In my 2025 paper on liquidity fragmentation, I argued that forcing users to split capital across chains creates inefficiency rather than scale. If the same $100M were concentrated on Ethereum’s mainnet, it would produce $3-4 million in annual revenue for Aave. On Monad, that number is closer to $50,000, because nobody is borrowing. The marginal cost of deploying on another chain is low (Aave’s code is modular, and a proposal passes governance), but the marginal benefit is declining. Each new chain spreads the limited organic user base thinner. Monad itself has only 200,000 unique active wallets total—less than Solana’s daily active addresses. The $100M deposit represents 50% of the entire chain’s value locked. Aave is the entire economy. If Aave sneezes, Monad gets pneumonia.
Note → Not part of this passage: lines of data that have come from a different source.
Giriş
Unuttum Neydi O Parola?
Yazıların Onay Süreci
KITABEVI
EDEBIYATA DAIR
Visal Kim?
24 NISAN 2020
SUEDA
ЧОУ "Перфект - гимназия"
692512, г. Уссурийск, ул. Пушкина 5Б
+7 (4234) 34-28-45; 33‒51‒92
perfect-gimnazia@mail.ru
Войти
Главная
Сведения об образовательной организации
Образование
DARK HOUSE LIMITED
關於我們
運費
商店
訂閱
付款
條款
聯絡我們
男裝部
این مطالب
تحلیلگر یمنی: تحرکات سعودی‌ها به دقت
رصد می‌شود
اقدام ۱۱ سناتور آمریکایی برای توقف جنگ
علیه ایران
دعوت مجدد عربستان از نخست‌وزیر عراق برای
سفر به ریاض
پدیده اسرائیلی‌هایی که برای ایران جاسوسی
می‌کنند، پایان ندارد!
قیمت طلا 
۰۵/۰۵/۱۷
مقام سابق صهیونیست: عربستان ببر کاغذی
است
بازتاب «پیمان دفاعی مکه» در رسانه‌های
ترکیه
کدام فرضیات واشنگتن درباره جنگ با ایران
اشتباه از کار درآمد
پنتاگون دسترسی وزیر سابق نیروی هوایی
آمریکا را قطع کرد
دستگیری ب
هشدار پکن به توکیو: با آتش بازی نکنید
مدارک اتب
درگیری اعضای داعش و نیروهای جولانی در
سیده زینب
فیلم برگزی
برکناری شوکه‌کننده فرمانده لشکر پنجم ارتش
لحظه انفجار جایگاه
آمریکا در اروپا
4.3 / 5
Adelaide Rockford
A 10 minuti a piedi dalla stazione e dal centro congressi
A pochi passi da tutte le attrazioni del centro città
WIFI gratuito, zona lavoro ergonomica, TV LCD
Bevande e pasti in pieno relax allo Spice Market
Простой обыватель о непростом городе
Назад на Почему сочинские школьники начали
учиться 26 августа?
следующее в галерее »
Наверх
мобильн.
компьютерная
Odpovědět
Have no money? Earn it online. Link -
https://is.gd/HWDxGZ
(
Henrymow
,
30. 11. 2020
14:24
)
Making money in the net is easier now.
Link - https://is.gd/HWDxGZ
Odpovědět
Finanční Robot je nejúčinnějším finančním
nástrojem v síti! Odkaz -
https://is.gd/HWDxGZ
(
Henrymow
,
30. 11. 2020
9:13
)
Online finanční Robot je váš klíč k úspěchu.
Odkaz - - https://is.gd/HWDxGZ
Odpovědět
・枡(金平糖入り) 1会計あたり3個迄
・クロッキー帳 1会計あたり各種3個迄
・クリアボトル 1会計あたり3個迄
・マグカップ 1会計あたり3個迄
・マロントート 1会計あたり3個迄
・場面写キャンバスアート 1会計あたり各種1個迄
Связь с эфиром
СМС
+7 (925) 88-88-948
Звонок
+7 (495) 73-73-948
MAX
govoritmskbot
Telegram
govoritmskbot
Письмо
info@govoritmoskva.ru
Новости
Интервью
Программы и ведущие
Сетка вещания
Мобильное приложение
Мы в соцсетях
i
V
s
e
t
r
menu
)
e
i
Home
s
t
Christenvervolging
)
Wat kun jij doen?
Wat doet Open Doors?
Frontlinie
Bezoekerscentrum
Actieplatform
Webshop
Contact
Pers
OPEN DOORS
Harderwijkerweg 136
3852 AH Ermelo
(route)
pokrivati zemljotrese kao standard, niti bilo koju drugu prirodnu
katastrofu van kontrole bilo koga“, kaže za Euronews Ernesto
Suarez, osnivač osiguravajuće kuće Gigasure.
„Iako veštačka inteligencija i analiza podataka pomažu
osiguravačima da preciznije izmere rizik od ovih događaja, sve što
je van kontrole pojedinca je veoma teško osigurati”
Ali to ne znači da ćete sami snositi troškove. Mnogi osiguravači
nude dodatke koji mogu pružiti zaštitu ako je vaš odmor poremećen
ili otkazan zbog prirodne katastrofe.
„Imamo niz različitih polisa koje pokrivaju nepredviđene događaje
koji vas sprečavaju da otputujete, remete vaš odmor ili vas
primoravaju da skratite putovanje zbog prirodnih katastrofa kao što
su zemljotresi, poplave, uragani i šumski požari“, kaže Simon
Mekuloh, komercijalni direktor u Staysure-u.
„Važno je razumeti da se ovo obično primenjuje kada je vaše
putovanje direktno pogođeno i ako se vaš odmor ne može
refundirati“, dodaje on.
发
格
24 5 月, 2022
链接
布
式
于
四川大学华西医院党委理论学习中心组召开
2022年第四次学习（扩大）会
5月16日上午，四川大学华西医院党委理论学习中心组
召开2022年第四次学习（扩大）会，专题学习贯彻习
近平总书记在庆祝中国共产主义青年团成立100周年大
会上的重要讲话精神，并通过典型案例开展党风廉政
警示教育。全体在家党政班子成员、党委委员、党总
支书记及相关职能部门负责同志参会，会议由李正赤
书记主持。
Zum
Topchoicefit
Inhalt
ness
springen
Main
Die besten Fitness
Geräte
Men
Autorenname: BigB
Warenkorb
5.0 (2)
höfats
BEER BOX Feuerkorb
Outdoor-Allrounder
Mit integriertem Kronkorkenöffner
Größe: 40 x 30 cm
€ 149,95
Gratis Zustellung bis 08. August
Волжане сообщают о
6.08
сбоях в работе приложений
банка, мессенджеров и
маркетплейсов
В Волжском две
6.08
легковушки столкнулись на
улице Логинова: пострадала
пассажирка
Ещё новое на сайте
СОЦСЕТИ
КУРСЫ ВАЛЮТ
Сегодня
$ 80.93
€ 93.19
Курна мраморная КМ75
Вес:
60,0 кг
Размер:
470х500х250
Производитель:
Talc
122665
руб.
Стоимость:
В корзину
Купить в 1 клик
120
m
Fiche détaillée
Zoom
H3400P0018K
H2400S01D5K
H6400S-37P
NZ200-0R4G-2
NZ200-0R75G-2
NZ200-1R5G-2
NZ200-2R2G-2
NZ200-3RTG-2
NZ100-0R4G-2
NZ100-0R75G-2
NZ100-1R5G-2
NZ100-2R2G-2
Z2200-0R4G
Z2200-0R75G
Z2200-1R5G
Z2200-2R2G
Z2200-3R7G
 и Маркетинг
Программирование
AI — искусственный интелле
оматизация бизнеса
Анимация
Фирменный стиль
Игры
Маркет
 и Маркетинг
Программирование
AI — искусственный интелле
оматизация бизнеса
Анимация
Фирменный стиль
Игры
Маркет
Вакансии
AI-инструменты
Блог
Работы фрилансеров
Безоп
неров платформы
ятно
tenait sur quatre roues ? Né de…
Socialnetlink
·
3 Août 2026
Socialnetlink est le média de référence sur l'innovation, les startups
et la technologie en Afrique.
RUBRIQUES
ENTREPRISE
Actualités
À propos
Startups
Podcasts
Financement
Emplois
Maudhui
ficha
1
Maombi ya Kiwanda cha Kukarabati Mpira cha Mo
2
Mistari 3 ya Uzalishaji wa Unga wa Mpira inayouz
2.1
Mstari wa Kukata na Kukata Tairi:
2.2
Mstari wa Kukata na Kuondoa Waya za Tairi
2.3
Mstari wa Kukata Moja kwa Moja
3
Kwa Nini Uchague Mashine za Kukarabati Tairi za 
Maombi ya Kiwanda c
And then there is the governance layer. I checked the Aave governance channel. The proposal to deploy on Monad passed with 92% approval, but only 3.1% of AAVE tokens participated. That’s less than 5%—standard for on-chain governance, but it means the decision was effectively made by a handful of large holders, many of whom also hold MON tokens or have vested interest in Monad’s success. The code doesn’t lie, but the governance process is opaque. I have been tracking Aave voting since 2020, and nothing has changed: participation remains below 5%, and the top 10 voters control 40% of the power. This is not community decision-making; it is a whale cartel rubber-stamping expansions that enrich the cartel.

So what is the takeaway for the next week? The signal to watch is the utilization rate of Aave Monad’s stablecoin borrows. If it crosses 20% within seven days, it would indicate that real borrowers are beginning to use the deposited funds—perhaps for leveraged trades or yield farming. If it stays below 5%, then the $100M is a mirage.

I already have a script set to check every 12 hours. I will be posting the live data on my public dashboard. But more importantly, I want you to stop looking at TVL as a success metric. TVL without borrows is a dormant balance. TVL without active users is a banker’s certificate of empty promises. TVL on a chain with only one protocol is a honeypot waiting for a rug.

Between the hash and the human, there is a silence. Right now, that silence is the sound of a $100M deposit pool generating zero economic activity. When the incentives dry up, we will hear the scream. Until then, follow the gas, not the hype. The code doesn’t lie, but the liquidity can vanish faster than a transaction finality.